Single-agent ibrutinib, the first-in-class BTK inhibitor, demonstrated an ORR of 68% with a 21% CR rate, a median DOR of 17.5 months, a 24-month PFS of 31%, and an OS of 47% in R/R MCL when given at 560 mg once per day.38 In the pooled data of 3 ibrutinib MCL studies (PCYC1004, SPARK, and RAY [n = 370]), multivariable analyses identified that 1 previous line of therapy was favorably associated with PFS, whereas high-risk simplified MIPI (sMIPI) score, bulky disease, and blastoid histology were adversely associated with OS and PFS.39 When the rituximab-ibrutinib combination was given to 50 relapsed MCL patients, the ORR was 88% with a CR rate of 44%. A Ki-67 of 50% or more was significantly associated with worse treatment outcome.40 The second-generation BTK inhibitor acalabrutinib is a highly selective inhibitor of BTK with minimal off-target activity. In the ACE-LY-004 study, acalabrutinib 100 mg twice per day until progression of disease provided an ORR of 81% with a CR rate of 40%, a 12-month PFS rate of 72%, and an OS rate of 87%.41 Compared with ibrutinib, acalabrutinib is associated with less atrial fibrillation and fewer cutaneous toxicities. Zanubrutinib (BGB-3111) 160 mg twice per day has demonstrated high efficacy (ORR, 84%; CR, 59%) in 86 R/R MCL patients studied in China, with long-term efficacy and safety data continuing to mature.42
Novel strategies to optimize efficacy and overcome resistance to BTK inhibition.
Despite the unprecedented clinical activity of the BTK inhibitors, a majority of the patients receiving ibrutinib continue to experience disease progression within 2 years, with a much shorter PFS in subgroups of patients with high-risk MIPI scores or blastoid histology as a result of treatment resistance. Major research efforts are underway to help define the optimal therapy sequence and combination needed to overcome primary disease resistance and minimize development of acquired treatment-emergent resistance.

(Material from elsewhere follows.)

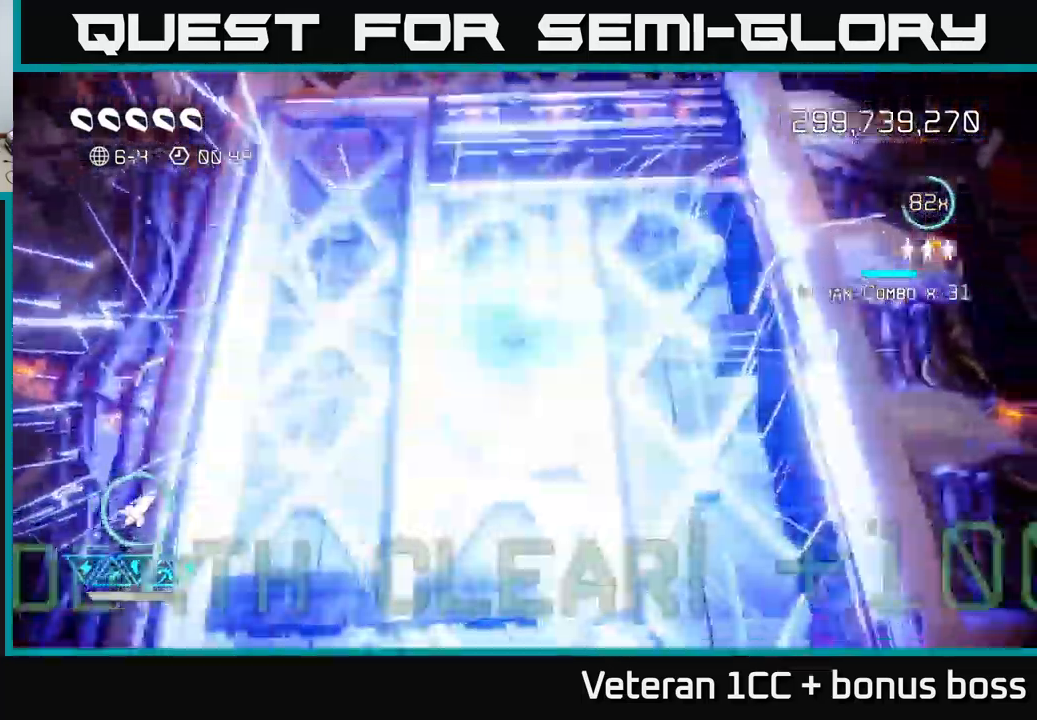
{"buttons": [], "left_stick": "center", "right_stick": "center", "events": [[167, "L2", "up"], [300, "left_stick", "center"]]}
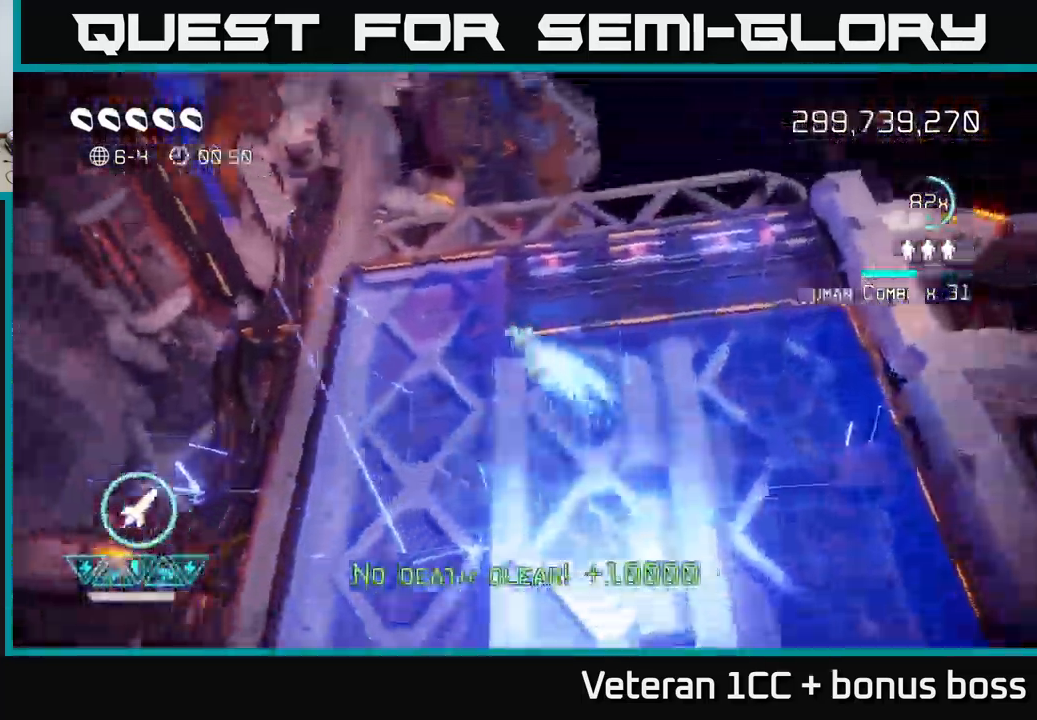
{"buttons": [], "left_stick": "center", "right_stick": "up-right", "events": [[117, "right_stick", "up"], [317, "right_stick", "up-right"]]}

Ibrutinib-lenalidomide combination.
BTK inhibitors block chronic BCR signaling, which leads to a decrease in NF-κB activity. Lenalidomide down-modulates IRF4, leading to an increase in interferon β (IFN-β) secretion and a decrease in NF-κB activity. The combination of a BTK inhibitor and lenalidomide seems to target key pathways to augment synergy and reduce overall resistance. The Nordic Lymphoma Group reported the triple combination therapy of ibrutinib-lenalidomide-rituximab (PHILEMON study) in 50 R/R MCL patients.43 Lenalidomide was given in combination with rituximab and ibrutinib during induction and maintenance. In evaluable patients, ORR was 76% with a CR rate of 56%. Median PFS was 16 months and OS was 22 months. Of the 28 patients evaluable for MRD at 6 months, molecular remissions were achieved at a rate of 56% in blood and 43% in BM, which were predictive of longer PFS and OS. Notably, response rates and PFS for mutant TP53 were comparable to those of patients with wild-type TP53, suggesting that the ibrutinib-lenalidomide-rituximab triple combination may overcome the poor prognosis associated with TP53 mutations, potentially addressing an unmet therapeutic need.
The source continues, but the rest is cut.